Depois de um dia de muitas andança—e no meio deste calor que não se aguenta…– agrada-me ser recebida tão efusivamente, embora emende logo o tratamento, e diga que não sou professora, que nunca fui professora, mas ele ri-se e diz “claro que é, então eu não sei!, até já foi à escola dos meus netos!”

Tento segunda vez mas ele continua a rir e eu acabo por desistir, enquanto ele fala, olhando de vez em quando pelo retrovisor a ver se estou a seguir as suas palavras.

Conta-me a vida toda, desde os tempos difíceis de infância numa aldeia perto da Guarda–onde só se lembra de ter calçado sapatos no dia em que foi fazer o exame da 4ª classe–até à ida para África e o regresso em 75.

Tudo para me explicar o amor pela sua professora, e o desgosto que sentiu quando ela morreu, “igual ao que senti pela morte da minha mãe”, garante.

“Porque a nossa professora de instrução primária era mesmo importante! Agora é que já ninguém lhes liga nada, mas no meu tempo – olha pelo retrovisor e corrige–”no nosso tempo, ó Professora! no nosso tempo a escola era uma coisa muito séria. E o que a gente aprendia!…”

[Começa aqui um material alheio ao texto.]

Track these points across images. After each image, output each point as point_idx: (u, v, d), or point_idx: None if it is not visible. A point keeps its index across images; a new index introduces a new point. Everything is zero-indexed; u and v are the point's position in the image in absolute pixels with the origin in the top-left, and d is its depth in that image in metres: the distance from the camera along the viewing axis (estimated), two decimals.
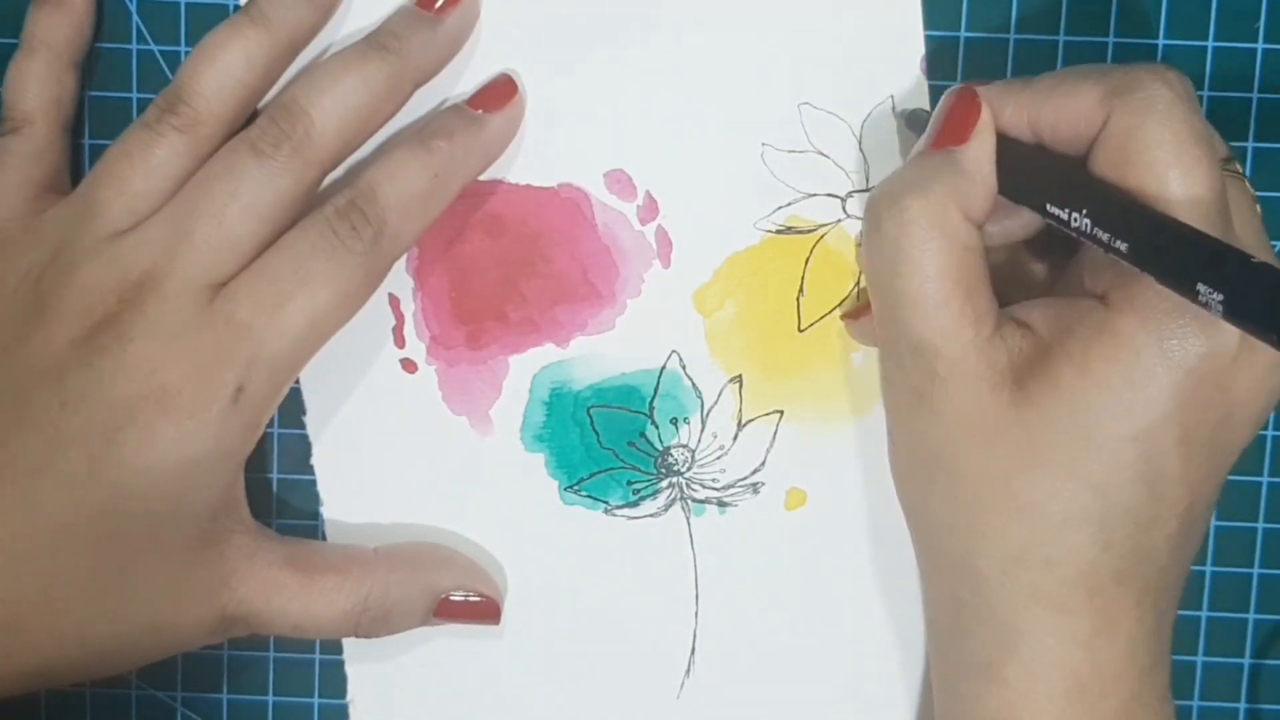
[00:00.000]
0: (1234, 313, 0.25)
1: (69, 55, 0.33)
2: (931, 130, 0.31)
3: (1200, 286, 0.25)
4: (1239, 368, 0.28)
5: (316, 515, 0.35)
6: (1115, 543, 0.28)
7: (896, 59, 0.34)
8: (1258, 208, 0.30)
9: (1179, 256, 0.26)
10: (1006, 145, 0.30)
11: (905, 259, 0.29)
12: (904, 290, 0.30)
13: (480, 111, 0.33)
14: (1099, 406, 0.28)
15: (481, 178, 0.34)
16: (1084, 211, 0.28)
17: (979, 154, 0.30)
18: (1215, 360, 0.28)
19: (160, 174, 0.31)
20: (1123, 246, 0.27)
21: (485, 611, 0.34)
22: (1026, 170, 0.30)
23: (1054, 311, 0.30)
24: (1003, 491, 0.29)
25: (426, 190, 0.31)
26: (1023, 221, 0.32)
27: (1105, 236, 0.27)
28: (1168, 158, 0.28)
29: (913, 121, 0.34)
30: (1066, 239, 0.29)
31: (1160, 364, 0.28)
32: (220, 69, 0.31)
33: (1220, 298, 0.25)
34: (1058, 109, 0.29)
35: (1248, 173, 0.35)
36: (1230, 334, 0.28)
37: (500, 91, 0.33)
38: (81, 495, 0.29)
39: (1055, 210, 0.29)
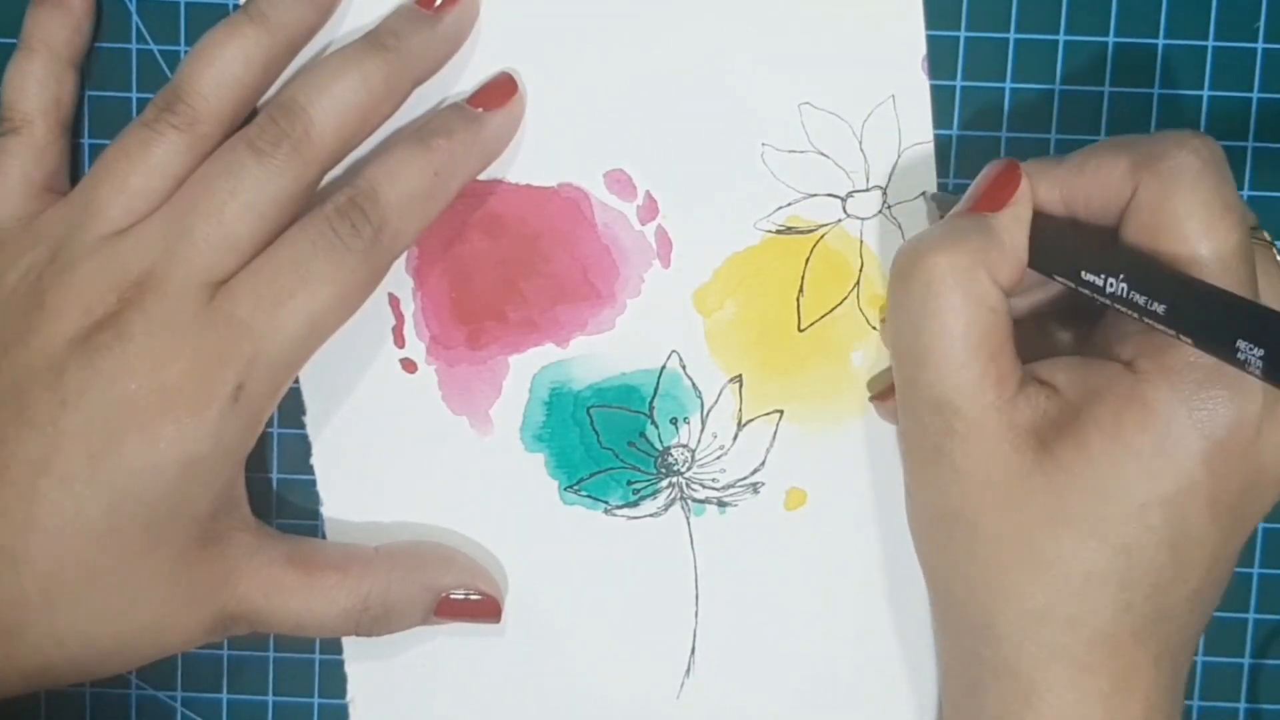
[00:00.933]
0: (1275, 369, 0.25)
1: (68, 55, 0.33)
2: (970, 195, 0.31)
3: (1240, 344, 0.25)
4: (1264, 436, 0.28)
5: (316, 515, 0.35)
6: (1137, 603, 0.29)
7: (897, 59, 0.34)
8: None
9: (1216, 318, 0.26)
10: (1040, 220, 0.30)
11: (931, 316, 0.29)
12: (927, 347, 0.30)
13: (480, 110, 0.33)
14: (1128, 472, 0.28)
15: (481, 177, 0.34)
16: (1120, 276, 0.28)
17: (1013, 223, 0.30)
18: (1242, 430, 0.28)
19: (159, 173, 0.31)
20: (1160, 309, 0.27)
21: (486, 610, 0.34)
22: (1060, 242, 0.30)
23: (1080, 374, 0.30)
24: (1025, 550, 0.29)
25: (427, 188, 0.31)
26: (1049, 297, 0.32)
27: (1141, 300, 0.28)
28: (1197, 226, 0.28)
29: (944, 205, 0.34)
30: (1089, 309, 0.30)
31: (1190, 432, 0.28)
32: (219, 68, 0.31)
33: (1260, 353, 0.25)
34: (1089, 183, 0.30)
35: (1247, 173, 0.35)
36: (1255, 402, 0.28)
37: (500, 90, 0.33)
38: (81, 494, 0.29)
39: (1090, 277, 0.29)
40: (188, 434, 0.29)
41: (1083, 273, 0.29)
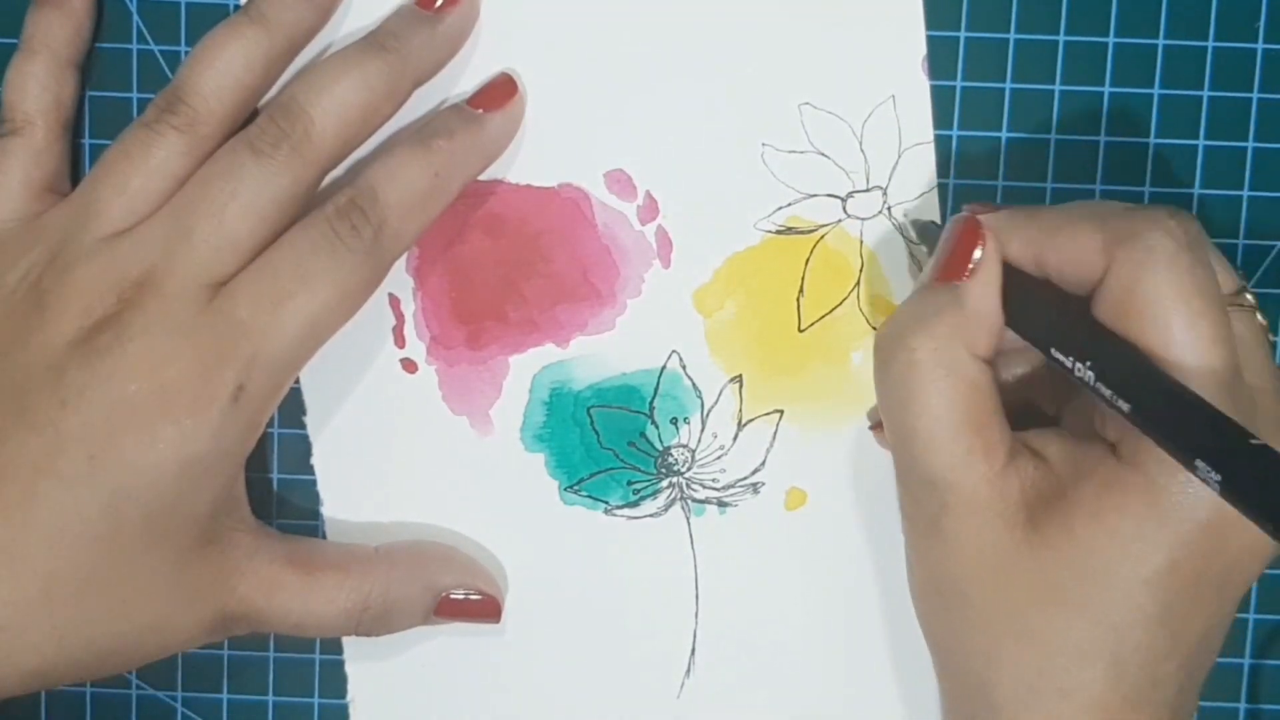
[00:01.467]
0: (1231, 493, 0.24)
1: (69, 56, 0.33)
2: (935, 262, 0.31)
3: (1199, 463, 0.25)
4: (1242, 522, 0.28)
5: (316, 515, 0.35)
6: (1128, 675, 0.29)
7: (897, 59, 0.34)
8: (1271, 339, 0.30)
9: (1181, 425, 0.26)
10: (1015, 279, 0.30)
11: (913, 398, 0.30)
12: (914, 428, 0.30)
13: (480, 111, 0.33)
14: (1111, 553, 0.28)
15: (481, 178, 0.34)
16: (1088, 364, 0.28)
17: (983, 289, 0.30)
18: (1222, 512, 0.28)
19: (159, 174, 0.31)
20: (1125, 407, 0.27)
21: (486, 610, 0.34)
22: (1033, 309, 0.30)
23: (1069, 451, 0.30)
24: (1017, 623, 0.29)
25: (427, 189, 0.32)
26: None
27: (1108, 393, 0.27)
28: (1169, 314, 0.27)
29: (924, 234, 0.34)
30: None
31: (1169, 517, 0.28)
32: (219, 69, 0.31)
33: (1218, 479, 0.25)
34: (1061, 251, 0.29)
35: (1247, 173, 0.35)
36: None
37: (500, 91, 0.33)
38: (82, 495, 0.29)
39: (1060, 357, 0.28)
40: (187, 434, 0.29)
41: (1053, 350, 0.29)
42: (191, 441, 0.29)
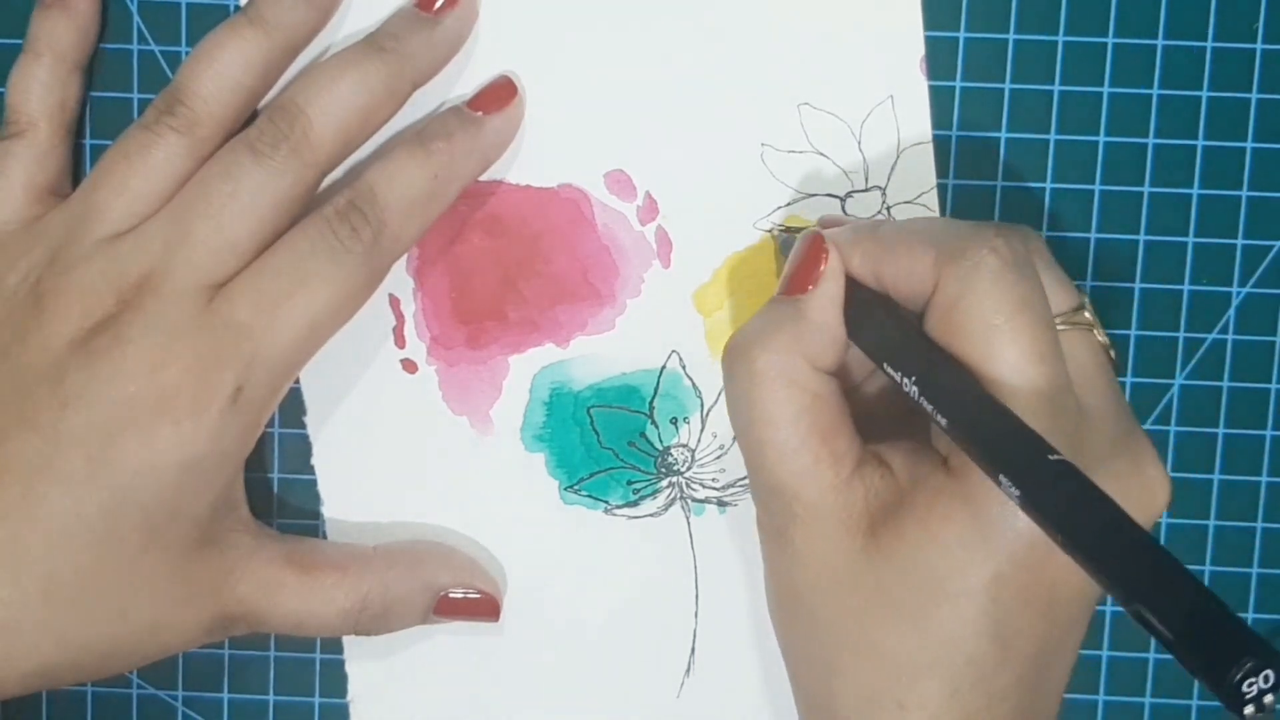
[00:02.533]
0: (1029, 507, 0.25)
1: (73, 59, 0.33)
2: (784, 277, 0.31)
3: (1002, 478, 0.25)
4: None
5: (317, 515, 0.36)
6: (963, 690, 0.28)
7: (896, 59, 0.34)
8: (1110, 354, 0.30)
9: (989, 439, 0.26)
10: (856, 293, 0.30)
11: (756, 408, 0.30)
12: (760, 438, 0.30)
13: (480, 113, 0.33)
14: (939, 564, 0.28)
15: (482, 178, 0.34)
16: (912, 379, 0.28)
17: (823, 303, 0.30)
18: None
19: (159, 175, 0.31)
20: (943, 421, 0.27)
21: (484, 608, 0.34)
22: (870, 323, 0.30)
23: (911, 460, 0.30)
24: (857, 634, 0.29)
25: (426, 191, 0.32)
26: None
27: (929, 408, 0.27)
28: (991, 329, 0.27)
29: (785, 244, 0.34)
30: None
31: (992, 530, 0.27)
32: (219, 70, 0.31)
33: (1017, 494, 0.25)
34: (896, 267, 0.29)
35: (1247, 173, 0.35)
36: None
37: (499, 93, 0.33)
38: (81, 495, 0.29)
39: (890, 371, 0.29)
40: (186, 436, 0.29)
41: (885, 364, 0.29)
42: (190, 443, 0.29)
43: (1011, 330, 0.27)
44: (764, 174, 0.34)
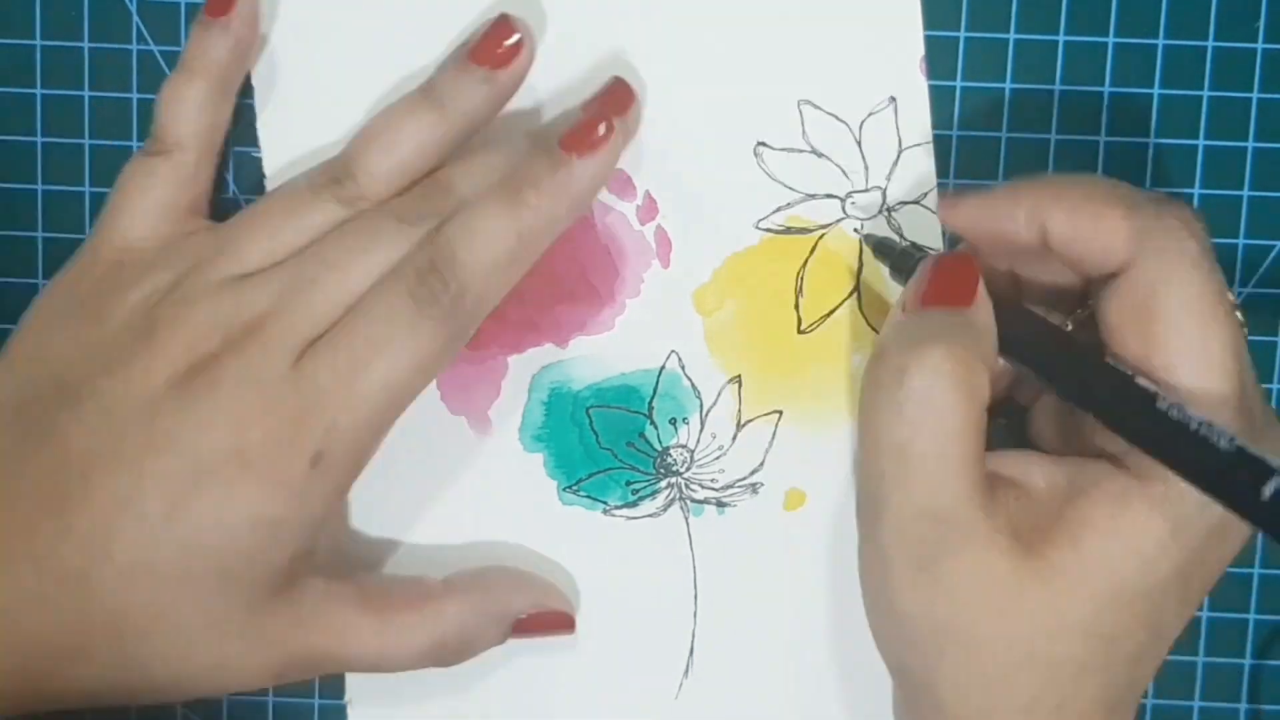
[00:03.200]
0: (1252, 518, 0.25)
1: (227, 81, 0.33)
2: (922, 288, 0.30)
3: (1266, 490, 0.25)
4: (1238, 529, 0.29)
5: None
6: (1116, 684, 0.28)
7: (896, 59, 0.34)
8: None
9: (1194, 461, 0.26)
10: (1007, 314, 0.30)
11: (931, 413, 0.28)
12: (920, 451, 0.28)
13: (572, 156, 0.31)
14: (1125, 569, 0.28)
15: None
16: (1099, 409, 0.28)
17: (986, 313, 0.30)
18: (1225, 519, 0.28)
19: (308, 236, 0.31)
20: (1144, 446, 0.27)
21: (558, 624, 0.34)
22: (1030, 340, 0.30)
23: (1060, 473, 0.29)
24: (1021, 653, 0.28)
25: (510, 251, 0.30)
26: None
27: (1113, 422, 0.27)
28: (1194, 319, 0.27)
29: (881, 249, 0.33)
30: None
31: (1188, 527, 0.27)
32: (392, 151, 0.31)
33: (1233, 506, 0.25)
34: (1077, 227, 0.29)
35: (1247, 173, 0.35)
36: None
37: (593, 132, 0.31)
38: (157, 537, 0.29)
39: (1067, 398, 0.29)
40: (266, 497, 0.29)
41: (1059, 392, 0.29)
42: (269, 504, 0.29)
43: (1216, 322, 0.27)
44: (763, 174, 0.34)
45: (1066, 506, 0.29)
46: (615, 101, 0.33)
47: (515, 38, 0.32)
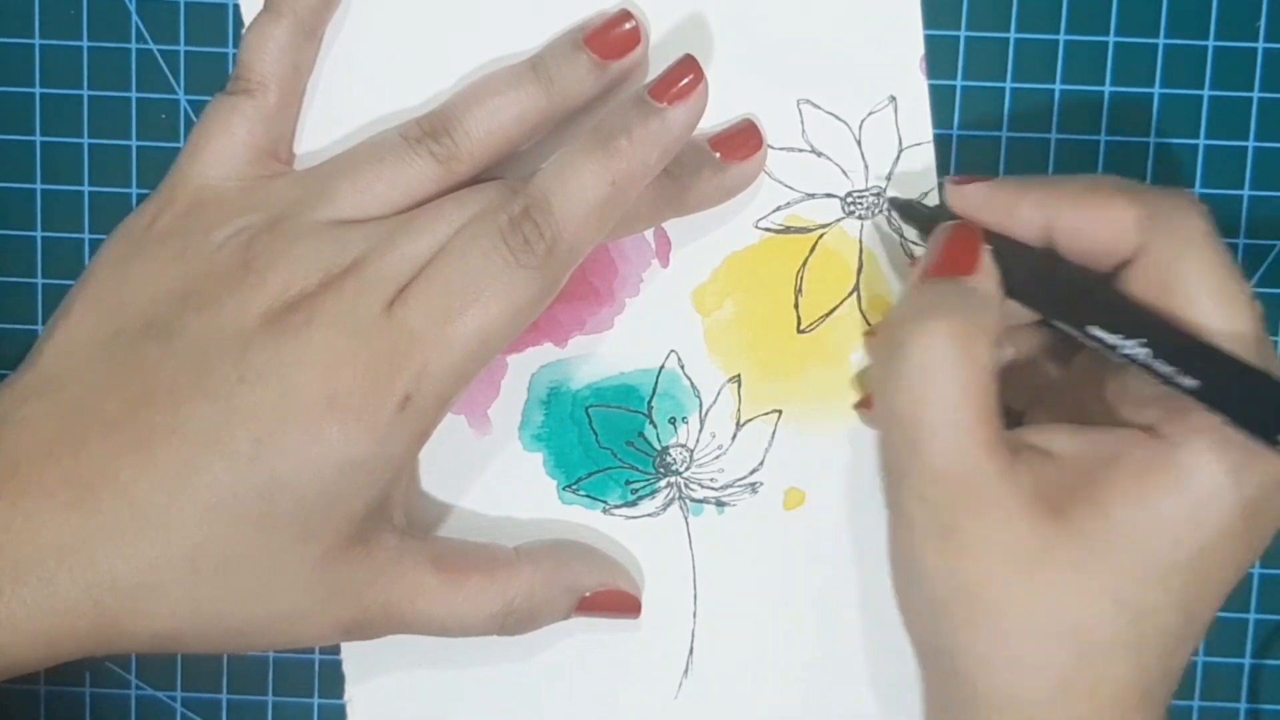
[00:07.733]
0: None
1: (312, 24, 0.33)
2: (932, 259, 0.31)
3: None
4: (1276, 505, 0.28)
5: None
6: (1150, 666, 0.28)
7: (896, 59, 0.34)
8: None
9: (1254, 401, 0.26)
10: (1024, 257, 0.30)
11: (931, 383, 0.28)
12: (928, 419, 0.28)
13: (663, 105, 0.31)
14: (1154, 538, 0.28)
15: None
16: (1142, 341, 0.27)
17: (989, 280, 0.30)
18: (1272, 486, 0.28)
19: (401, 190, 0.31)
20: (1189, 384, 0.27)
21: (625, 605, 0.34)
22: (1057, 287, 0.29)
23: (1088, 441, 0.29)
24: (1048, 621, 0.28)
25: (604, 197, 0.30)
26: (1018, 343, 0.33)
27: (1166, 370, 0.27)
28: (1213, 292, 0.28)
29: (908, 212, 0.34)
30: (1064, 350, 0.30)
31: (1227, 495, 0.27)
32: (493, 116, 0.31)
33: None
34: (1083, 219, 0.29)
35: (1247, 173, 0.35)
36: None
37: (684, 79, 0.31)
38: (242, 474, 0.28)
39: (1101, 334, 0.28)
40: (351, 438, 0.29)
41: (1091, 328, 0.28)
42: (355, 445, 0.29)
43: (1233, 294, 0.28)
44: (763, 174, 0.34)
45: (1095, 472, 0.28)
46: (691, 64, 0.32)
47: (631, 24, 0.32)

Volta a olhar pelo retrovisor e eu aceno com a cabeça, claro, uma 4ª classe tirada há 50 e tal anos era outra coisa, e ele dá quase um salto, “outra coisa?? Era um curso superior, Professora! O que a gente sabia…Aqueles problemas de torneiras… Uma a deitar água e o ralo a deixar sair…E as equivalências…E os rios, e as linhas de caminho de ferro, e as serras…

Nova piscadela pelo retrovisor.

“Ó professora, ainda se lembra das serras? Era assim, deixe cá ver… Peneda, Suajo, Gerês, Arga…”

E lá vai ele serras acima, serras abaixo, entre curvas e contracurvas, e de repente estou a chegar a casa, e ele “Nogueira, Bornes, Marão…”, e eu “é já aí nessa esquina!”, e ele “Mogadouro, Moncorvo, Gralheira…”, e eu, “é mesmo aqui!”, e ele lá trava às quatro rodas, felizmente não há ninguém atrás de nós.

Pago, dá-me o troco, deseja-me muitas felicidades e, enquanto abro a porta, remata : “Leomil, Marofa e Lapa!”

Já vou a entrar em casa e ele, da janela do táxi, ainda grita “Era um curso superior, ó Professora!”

Certamente já a atacar as serras de outro sistema.